Some of the other panelists already said it — “I have to have that” — and it's like, no; use a role, assume the role, time out the roll with an STS token, make sure that you know that a human isn't walking around with it because nowadays especially, it's even worse because now we've got laptops, we've got iPhones or got iPads, we got any and every device that a human can leave behind with privileged access to a network. But then it goes beyond that. It's the basic blocking and tackling.
It's like just looking and watching the patching, the inability to patch systems, the inability to either adopt a rigorous patch process or rip and replace process. The greatest part of the cloud is that you can actually leverage infrastructure as code, and you can codify your security posture because again, at the end of the day — and I'm just as bad — we're lazy human beings, we want to take the easy way out. More of us that have been working at IT for many, many years, just want to say “Aaron, you have this access, you just hired a new employee, I'm going to give them the exact same access” because it's easy. We've seen this historically throughout our careers; I'm sure we all have those stories. So it's a matter of making sure that if that's the case that we're going to do that, let's make sure that it's documented in a CloudFormation template, Terraform, whatever the case may be.
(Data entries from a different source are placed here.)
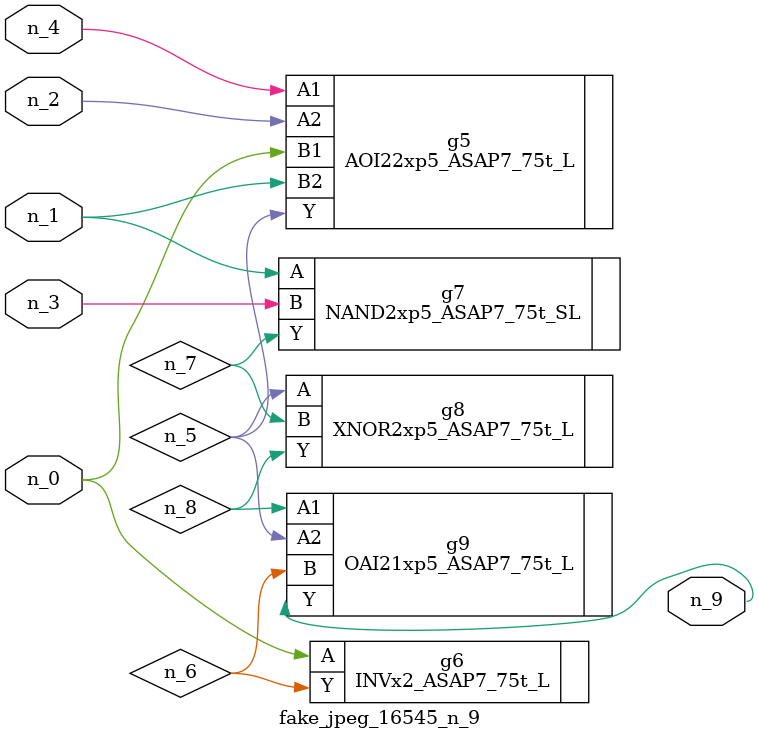
<source format=v>
module fake_jpeg_16545_n_9 (n_3, n_2, n_1, n_0, n_4, n_9);

input n_3;
input n_2;
input n_1;
input n_0;
input n_4;

output n_9;

wire n_8;
wire n_6;
wire n_5;
wire n_7;

AOI22xp5_ASAP7_75t_L g5 ( 
.A1(n_4),
.A2(n_2),
.B1(n_0),
.B2(n_1),
.Y(n_5)
);

INVx2_ASAP7_75t_L g6 ( 
.A(n_0),
.Y(n_6)
);

NAND2xp5_ASAP7_75t_SL g7 ( 
.A(n_1),
.B(n_3),
.Y(n_7)
);

XNOR2xp5_ASAP7_75t_L g8 ( 
.A(n_5),
.B(n_7),
.Y(n_8)
);

OAI21xp5_ASAP7_75t_L g9 ( 
.A1(n_8),
.A2(n_5),
.B(n_6),
.Y(n_9)
);


endmodule
</source>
And let's execute it based on a least privileged access model. Let's leverage some of the tools and services that are out there to manage rip and replace or manage patch management, depending on the organization.
We constantly get calls about ransomware infections nowadays and the biggest thing back to the gentleman that was talking about backups is like, yeah, your backups are only as good as the access model, though. Because if you're backing up the exact same data, and they have the exact same access model, then guess what, when you've been hit with ransomware, so is your backup. And so trying to have all of those pieces set up properly, and being able to mitigate that, versus “Oh, I've got to pay the ransomware”, which we see happen often right now. A lot of it is based on these basic blocking and tackling things. You know, it's been around for years — it used to be the SANS top 10, or whatever the case may be, they're still the top 10.
The key is, we're always trying to educate our customers — let's make sure that we're doing things methodically, let's make sure that we're leveraging things, if you’ve got to do it more than once in your IT infrastructure, let's codify it, let's leverage the tools and the services. And let's make sure that you have a plan in place that you can deal with, because we all know that at some point, you're going to have some breach, whether it's a minor, it's a natural disaster, it's intentional, whatever the case may be, let's make sure that we're mitigating for those breaches. That's kind of the key that we try to talk to customers about on a constant basis.
That's definitely philosophically where we come in. My sort of SecureCloudDB two cents, which is, you need multiple sorts of defense in depth, you need multiple layers, you need to be prepared, you need to recognize that things are going to happen.
Taking the permissioning and the access as an example, we come at it, and we go, if you don't make everyone an admin, if you split things up, if you use rules, if you use expiries, if you understand that, that's great, but the reality is, there are going to be moments where you need — for example in the database world — activity monitoring and you want to understand who has access, and you'll see things earlier, and you want to set up trip wires across your system.
We see the same problems again and again. We recognize that you're going to identify the problem; you're going to solve 90% of it. But you have to be prepared for the 10% that you don't. It's just not realistic to think everyone's gonna do everything perfectly.